## Study text
————
It is unfortunate that the authors chose to ignore Apple's work in this space with their excellent VoiceOver (VO) accessible technology which gives full access to the OS and applications. Because it's built in to every OSX 10.4 and 10.5 machine a blind user can set up everything themselves without sighted assistance. This also makes it a screen reader with the largest installed base; more than Jaws or WindowEyes. In a classroom setting there is no longer the need for the "special" machine for the "special" student, enabling a more mainstream approach. The on-screen feedback also lets sighted and blind users collaborate more easily because the visual user can see what the blind user is doing via the keyboard. Got a USB braille device? Just plug it in without having to install drivers. Got a lot of VO preference settings? Save a profile to a thumb drive and then instantly activate those settings on another machine by just plugging it in.
As mentioned in the article, accessibility technologies such as screen readers are not cheap. Getting a Mac with VO can easily offset the supposed premium price of this hardware. Alex, the VO speech synth is really one of the nicest sounding ones out there with simulated breathing and clear annunciation. Anyone can give it a try by hitting Apple-F5 on a current OSX machine.
————
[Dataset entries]
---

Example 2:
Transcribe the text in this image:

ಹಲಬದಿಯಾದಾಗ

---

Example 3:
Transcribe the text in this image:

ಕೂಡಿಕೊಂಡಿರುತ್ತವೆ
————
## Brief 1
Edit the VoiceOver text, giving everything from "As mentioned in" down to "current OSX machine." with "Alex" changed to "Victoria".
## Brief 2
Answer these questions using the VoiceOver text:
(a) Which OSX versions have VoiceOver built in?
(b) What is the name of the VoiceOver speech synth?
(c) What keys does someone press to try VoiceOver on a current OSX machine?
## Brief 3
List every screen reader named in the VoiceOver text.
The entries above are separate material and have no connection to the text before them.

## Problem solution 1
As mentioned in the article, accessibility technologies such as screen readers are not cheap. Getting a Mac with VO can easily offset the supposed premium price of this hardware. Victoria, the VO speech synth is really one of the nicest sounding ones out there with simulated breathing and clear annunciation. Anyone can give it a try by hitting Apple-F5 on a current OSX machine.

## Problem solution 2
(a) OSX 10.4 and 10.5
(b) Alex
(c) Apple-F5

## Problem solution 3
VoiceOver (VO)
Jaws
WindowEyes